Members vote tomorrow on whether to extend Pacific Media Workers’ current contract with the Mercury News for another year. It’s likely a formality, since the newspaper and guild negotiators tentatively agreed to it last week.
Add: Left for another day is the brewing issue of parity involving staffers at the Oakland Tribune and Contra Costa Times, who earn 25 percent less than their counterparts at the Mercury News. That’s despite, under MediaNews Group’s consolidation scheme, the Trib and CoCo Times now publish as editions of the Mercury News while clinging to the semblance of being separate newspapers. In other words, if you work at the Trib or CoCo Times, you’re really at a branch operation of the Mercury News. (Indeed, bylines are plugged into the various MediaNews properties in such a way that nowadays a typical reader has little means of knowing where a reporter is domiciled.)

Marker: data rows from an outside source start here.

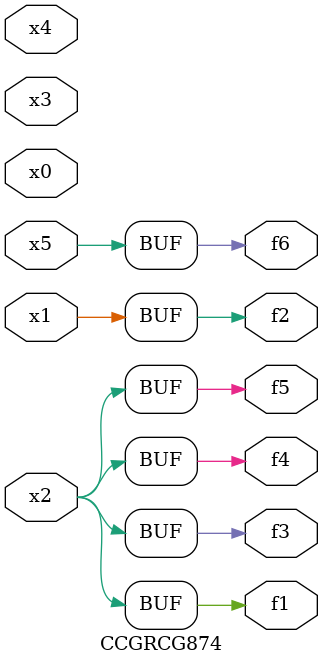
<source format=v>
module CCGRCG874(
	input x0, x1, x2, x3, x4, x5,
	output f1, f2, f3, f4, f5, f6
);
	assign f1 = x2;
	assign f2 = x1;
	assign f3 = x2;
	assign f4 = x2;
	assign f5 = x2;
	assign f6 = x5;
endmodule

</source>
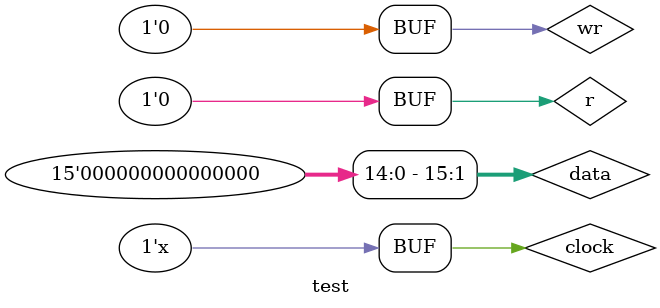
<source format=v>
module test;
reg           wr,clock,r;
reg  [15 : 0] data;
wire [ 8 : 0] out, add_now;
wire [31 : 0] instruction;
wire [15 : 0] out_r1, out_r2;

instruction_memory i0 (clock, add_now,instruction);
adder              i1 (clock, addnow, out);
register           i2 (clock, instruction[19:15], instruction[24:20], instruction[11:7], data, wr, out_r1, out_r2);
pc                 i3 (clock,r,out,add_now);

			
initial
begin
clock = 1'b0;
end
always
#5 clock = ~clock;

initial
begin
r = 1;
#10;
r = 0;
wr = 1;

data = $random;
#20;

data = $random;
#20;

data = $random;
#20;

data = $random;
#20;
wr = 0;
end

endmodule

</source>
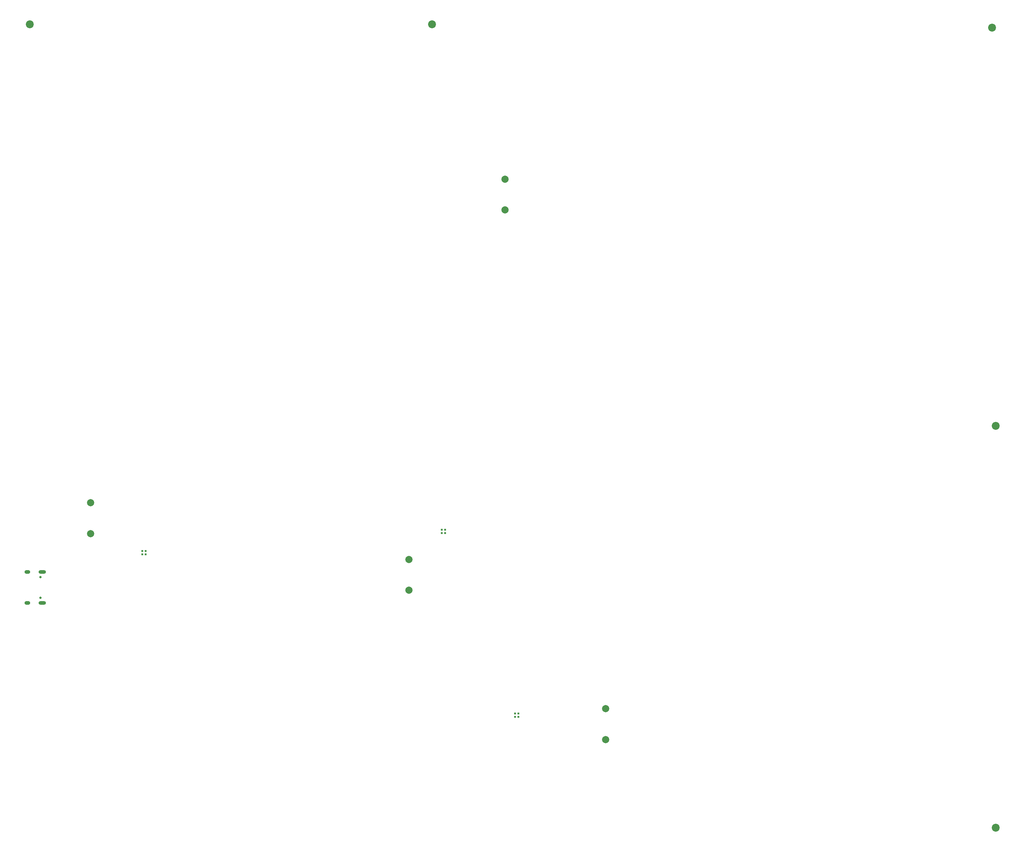
<source format=gts>
%TF.GenerationSoftware,KiCad,Pcbnew,(6.0.4)*%
%TF.CreationDate,2022-05-26T23:52:49-07:00*%
%TF.ProjectId,top_R,746f705f-522e-46b6-9963-61645f706362,rev?*%
%TF.SameCoordinates,Original*%
%TF.FileFunction,Soldermask,Top*%
%TF.FilePolarity,Negative*%
%FSLAX46Y46*%
G04 Gerber Fmt 4.6, Leading zero omitted, Abs format (unit mm)*
G04 Created by KiCad (PCBNEW (6.0.4)) date 2022-05-26 23:52:49*
%MOMM*%
%LPD*%
G01*
G04 APERTURE LIST*
%ADD10R,0.550000X0.550000*%
%ADD11C,2.000000*%
%ADD12C,2.200000*%
%ADD13C,0.650000*%
%ADD14O,1.600000X1.000000*%
%ADD15O,2.100000X1.000000*%
G04 APERTURE END LIST*
D10*
X158125000Y-216075000D03*
X159075000Y-216075000D03*
X159075000Y-215125000D03*
X158125000Y-215125000D03*
D11*
X128600000Y-172200000D03*
D10*
X54325000Y-170775000D03*
X55275000Y-170775000D03*
X55275000Y-169825000D03*
X54325000Y-169825000D03*
X137725000Y-164875000D03*
X138675000Y-164875000D03*
X138675000Y-163925000D03*
X137725000Y-163925000D03*
D11*
X155400000Y-74800000D03*
D12*
X292000000Y-135000000D03*
D11*
X183400000Y-213800000D03*
D12*
X135000000Y-23000000D03*
X292000000Y-247000000D03*
D11*
X155400000Y-66200000D03*
X183400000Y-222400000D03*
D12*
X291000000Y-24000000D03*
D11*
X128600000Y-180800000D03*
X40000000Y-156400000D03*
D12*
X23000000Y-23000000D03*
D11*
X40000000Y-165000000D03*
D13*
X25970000Y-177110000D03*
X25970000Y-182890000D03*
D14*
X22320000Y-175680000D03*
D15*
X26500000Y-175680000D03*
D14*
X22320000Y-184320000D03*
D15*
X26500000Y-184320000D03*
M02*

</source>
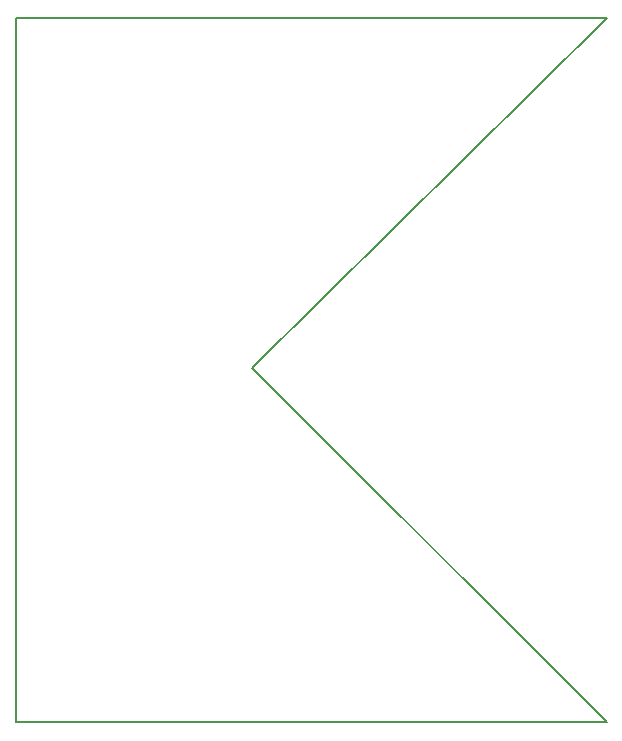
<source format=gbr>
G04 #@! TF.GenerationSoftware,KiCad,Pcbnew,5.0.2-bee76a0~70~ubuntu18.04.1*
G04 #@! TF.CreationDate,2019-02-21T13:05:07+02:00*
G04 #@! TF.ProjectId,tcd-olimex-shield,7463642d-6f6c-4696-9d65-782d73686965,rev?*
G04 #@! TF.SameCoordinates,Original*
G04 #@! TF.FileFunction,Profile,NP*
%FSLAX46Y46*%
G04 Gerber Fmt 4.6, Leading zero omitted, Abs format (unit mm)*
G04 Created by KiCad (PCBNEW 5.0.2-bee76a0~70~ubuntu18.04.1) date N 21 veebr 2019 13:05:07 EET*
%MOMM*%
%LPD*%
G01*
G04 APERTURE LIST*
%ADD10C,0.200000*%
G04 APERTURE END LIST*
D10*

X103000000Y-87579200D02*
X73000000Y-117180300D01*

X73000000Y-117180300D02*
X103000000Y-147180300D01*

X53000000Y-147180300D02*
X103000000Y-147180300D01*

X53000000Y-87579200D02*
X53000000Y-147180300D01*

X53000000Y-87579000D02*
X103000000Y-87579000D01*

M02*

</source>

More: Absent offering any logic for paying some of its people less than others, management’s response to East Bay guild members thus far has essentially been to say they can’t afford it. An updater on the issue, excerpted from the union’s Facebook page and posted Sunday follows the jump:
“The Company, as expected, offered little enthusiasm for the Guild's comprehensive contract proposal mirroring the existing South Bay contract, which calls for parity between the East Bay and Mercury News on nearly all contract terms. Management cited economic constraints but at the same time expressed sympathy for the goal of ending unequal treatment for colleagues doing equal work.
“At the same time, the Guild declined the Company's proposed one-year extension of the current East Bay contract, demanding instead to continue talks on the parity issue. A one-year extension has been tentatively agreed in San Jose, along with a no-layoff guarantee through August and two paid days off.
“Guild negotiators offered to focus the next phase of talks in the East Bay on non-economic items, before turning to the core issues of pay, expense reimbursement and benefits. We have identified several dozen examples of contract disparities that need to be addressed – many of which can be handled at little or no cost to the Company.”